- Task to carry out:
Rewrite each line of the data below as a numbered list, leaving out the blank lines.

===

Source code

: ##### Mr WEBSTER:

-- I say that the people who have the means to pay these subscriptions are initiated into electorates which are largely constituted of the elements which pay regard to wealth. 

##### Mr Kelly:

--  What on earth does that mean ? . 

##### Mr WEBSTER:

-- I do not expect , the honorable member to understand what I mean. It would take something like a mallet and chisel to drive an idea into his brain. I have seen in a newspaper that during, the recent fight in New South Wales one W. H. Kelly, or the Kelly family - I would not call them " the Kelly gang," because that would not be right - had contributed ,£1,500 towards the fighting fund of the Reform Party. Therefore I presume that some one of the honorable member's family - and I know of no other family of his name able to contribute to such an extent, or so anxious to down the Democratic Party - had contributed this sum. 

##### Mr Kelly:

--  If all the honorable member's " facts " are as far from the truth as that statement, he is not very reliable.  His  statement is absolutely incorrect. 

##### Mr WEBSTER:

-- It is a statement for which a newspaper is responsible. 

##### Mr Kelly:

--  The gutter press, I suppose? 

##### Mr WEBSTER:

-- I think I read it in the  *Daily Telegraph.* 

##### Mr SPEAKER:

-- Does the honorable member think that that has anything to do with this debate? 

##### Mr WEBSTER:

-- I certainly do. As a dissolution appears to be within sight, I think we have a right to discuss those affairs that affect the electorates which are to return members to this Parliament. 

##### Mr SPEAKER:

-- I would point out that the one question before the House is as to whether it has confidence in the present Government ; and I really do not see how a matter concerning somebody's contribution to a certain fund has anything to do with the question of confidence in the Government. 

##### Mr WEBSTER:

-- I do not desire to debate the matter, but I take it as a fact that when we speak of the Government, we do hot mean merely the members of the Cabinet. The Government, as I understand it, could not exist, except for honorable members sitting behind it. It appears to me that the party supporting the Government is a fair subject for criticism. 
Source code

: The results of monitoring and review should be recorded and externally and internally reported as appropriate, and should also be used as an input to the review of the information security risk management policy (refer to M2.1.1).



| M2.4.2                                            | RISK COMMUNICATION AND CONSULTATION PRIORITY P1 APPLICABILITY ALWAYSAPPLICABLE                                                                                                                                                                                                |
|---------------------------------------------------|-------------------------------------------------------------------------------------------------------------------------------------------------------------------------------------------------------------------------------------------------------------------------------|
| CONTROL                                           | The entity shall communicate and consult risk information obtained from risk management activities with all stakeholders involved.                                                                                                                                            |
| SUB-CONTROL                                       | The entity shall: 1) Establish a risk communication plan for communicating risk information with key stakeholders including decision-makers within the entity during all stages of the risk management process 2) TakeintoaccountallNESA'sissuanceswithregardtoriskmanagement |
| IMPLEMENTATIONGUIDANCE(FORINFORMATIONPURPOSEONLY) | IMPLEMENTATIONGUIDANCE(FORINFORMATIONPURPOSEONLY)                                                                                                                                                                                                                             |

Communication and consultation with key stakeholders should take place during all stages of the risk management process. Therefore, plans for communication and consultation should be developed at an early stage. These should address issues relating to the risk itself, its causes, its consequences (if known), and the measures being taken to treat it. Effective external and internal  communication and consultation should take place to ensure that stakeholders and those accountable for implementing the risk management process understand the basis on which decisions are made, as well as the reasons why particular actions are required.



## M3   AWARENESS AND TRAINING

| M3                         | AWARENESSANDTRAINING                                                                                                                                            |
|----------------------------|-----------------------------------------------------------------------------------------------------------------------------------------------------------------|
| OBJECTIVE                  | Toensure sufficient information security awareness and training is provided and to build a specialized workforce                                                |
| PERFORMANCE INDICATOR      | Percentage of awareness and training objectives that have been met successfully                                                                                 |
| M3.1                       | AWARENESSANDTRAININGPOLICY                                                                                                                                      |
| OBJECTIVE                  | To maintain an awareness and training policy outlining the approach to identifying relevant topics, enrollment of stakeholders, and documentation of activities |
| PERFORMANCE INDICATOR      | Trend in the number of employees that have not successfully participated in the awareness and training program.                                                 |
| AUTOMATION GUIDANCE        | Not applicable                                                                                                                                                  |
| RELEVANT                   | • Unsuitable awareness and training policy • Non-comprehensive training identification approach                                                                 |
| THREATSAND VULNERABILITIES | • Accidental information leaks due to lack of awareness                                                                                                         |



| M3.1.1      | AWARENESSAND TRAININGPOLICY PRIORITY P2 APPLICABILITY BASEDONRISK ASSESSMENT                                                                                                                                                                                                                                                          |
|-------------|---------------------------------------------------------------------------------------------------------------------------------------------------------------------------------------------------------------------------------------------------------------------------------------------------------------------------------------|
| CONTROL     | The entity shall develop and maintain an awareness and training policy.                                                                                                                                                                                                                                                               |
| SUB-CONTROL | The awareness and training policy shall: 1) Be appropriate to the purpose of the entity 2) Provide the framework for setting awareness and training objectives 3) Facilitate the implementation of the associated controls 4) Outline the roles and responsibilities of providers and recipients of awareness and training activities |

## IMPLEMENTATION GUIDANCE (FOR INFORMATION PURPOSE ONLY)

===

- Problem solution:
1. Source code
2. : ##### Mr WEBSTER:
3. -- I say that the people who have the means to pay these subscriptions are initiated into electorates which are largely constituted of the elements which pay regard to wealth. 
4. ##### Mr Kelly:
5. --  What on earth does that mean ? . 
6. ##### Mr WEBSTER:
7. -- I do not expect , the honorable member to understand what I mean. It would take something like a mallet and chisel to drive an idea into his brain. I have seen in a newspaper that during, the recent fight in New South Wales one W. H. Kelly, or the Kelly family - I would not call them " the Kelly gang," because that would not be right - had contributed ,£1,500 towards the fighting fund of the Reform Party. Therefore I presume that some one of the honorable member's family - and I know of no other family of his name able to contribute to such an extent, or so anxious to down the Democratic Party - had contributed this sum. 
8. ##### Mr Kelly:
9. --  If all the honorable member's " facts " are as far from the truth as that statement, he is not very reliable.  His  statement is absolutely incorrect. 
10. ##### Mr WEBSTER:
11. -- It is a statement for which a newspaper is responsible. 
12. ##### Mr Kelly:
13. --  The gutter press, I suppose? 
14. ##### Mr WEBSTER:
15. -- I think I read it in the  *Daily Telegraph.* 
16. ##### Mr SPEAKER:
17. -- Does the honorable member think that that has anything to do with this debate? 
18. ##### Mr WEBSTER:
19. -- I certainly do. As a dissolution appears to be within sight, I think we have a right to discuss those affairs that affect the electorates which are to return members to this Parliament. 
20. ##### Mr SPEAKER:
21. -- I would point out that the one question before the House is as to whether it has confidence in the present Government ; and I really do not see how a matter concerning somebody's contribution to a certain fund has anything to do with the question of confidence in the Government. 
22. ##### Mr WEBSTER:
23. -- I do not desire to debate the matter, but I take it as a fact that when we speak of the Government, we do hot mean merely the members of the Cabinet. The Government, as I understand it, could not exist, except for honorable members sitting behind it. It appears to me that the party supporting the Government is a fair subject for criticism. 
24. Source code
25. : The results of monitoring and review should be recorded and externally and internally reported as appropriate, and should also be used as an input to the review of the information security risk management policy (refer to M2.1.1).
26. | M2.4.2                                            | RISK COMMUNICATION AND CONSULTATION PRIORITY P1 APPLICABILITY ALWAYSAPPLICABLE                                                                                                                                                                                                |
27. |---------------------------------------------------|-------------------------------------------------------------------------------------------------------------------------------------------------------------------------------------------------------------------------------------------------------------------------------|
28. | CONTROL                                           | The entity shall communicate and consult risk information obtained from risk management activities with all stakeholders involved.                                                                                                                                            |
29. | SUB-CONTROL                                       | The entity shall: 1) Establish a risk communication plan for communicating risk information with key stakeholders including decision-makers within the entity during all stages of the risk management process 2) TakeintoaccountallNESA'sissuanceswithregardtoriskmanagement |
30. | IMPLEMENTATIONGUIDANCE(FORINFORMATIONPURPOSEONLY) | IMPLEMENTATIONGUIDANCE(FORINFORMATIONPURPOSEONLY)                                                                                                                                                                                                                             |
31. Communication and consultation with key stakeholders should take place during all stages of the risk management process. Therefore, plans for communication and consultation should be developed at an early stage. These should address issues relating to the risk itself, its causes, its consequences (if known), and the measures being taken to treat it. Effective external and internal  communication and consultation should take place to ensure that stakeholders and those accountable for implementing the risk management process understand the basis on which decisions are made, as well as the reasons why particular actions are required.
32. ## M3   AWARENESS AND TRAINING
33. | M3                         | AWARENESSANDTRAINING                                                                                                                                            |
34. |----------------------------|-----------------------------------------------------------------------------------------------------------------------------------------------------------------|
35. | OBJECTIVE                  | Toensure sufficient information security awareness and training is provided and to build a specialized workforce                                                |
36. | PERFORMANCE INDICATOR      | Percentage of awareness and training objectives that have been met successfully                                                                                 |
37. | M3.1                       | AWARENESSANDTRAININGPOLICY                                                                                                                                      |
38. | OBJECTIVE                  | To maintain an awareness and training policy outlining the approach to identifying relevant topics, enrollment of stakeholders, and documentation of activities |
39. | PERFORMANCE INDICATOR      | Trend in the number of employees that have not successfully participated in the awareness and training program.                                                 |
40. | AUTOMATION GUIDANCE        | Not applicable                                                                                                                                                  |
41. | RELEVANT                   | • Unsuitable awareness and training policy • Non-comprehensive training identification approach                                                                 |
42. | THREATSAND VULNERABILITIES | • Accidental information leaks due to lack of awareness                                                                                                         |
43. | M3.1.1      | AWARENESSAND TRAININGPOLICY PRIORITY P2 APPLICABILITY BASEDONRISK ASSESSMENT                                                                                                                                                                                                                                                          |
44. |-------------|---------------------------------------------------------------------------------------------------------------------------------------------------------------------------------------------------------------------------------------------------------------------------------------------------------------------------------------|
45. | CONTROL     | The entity shall develop and maintain an awareness and training policy.                                                                                                                                                                                                                                                               |
46. | SUB-CONTROL | The awareness and training policy shall: 1) Be appropriate to the purpose of the entity 2) Provide the framework for setting awareness and training objectives 3) Facilitate the implementation of the associated controls 4) Outline the roles and responsibilities of providers and recipients of awareness and training activities |
47. ## IMPLEMENTATION GUIDANCE (FOR INFORMATION PURPOSE ONLY)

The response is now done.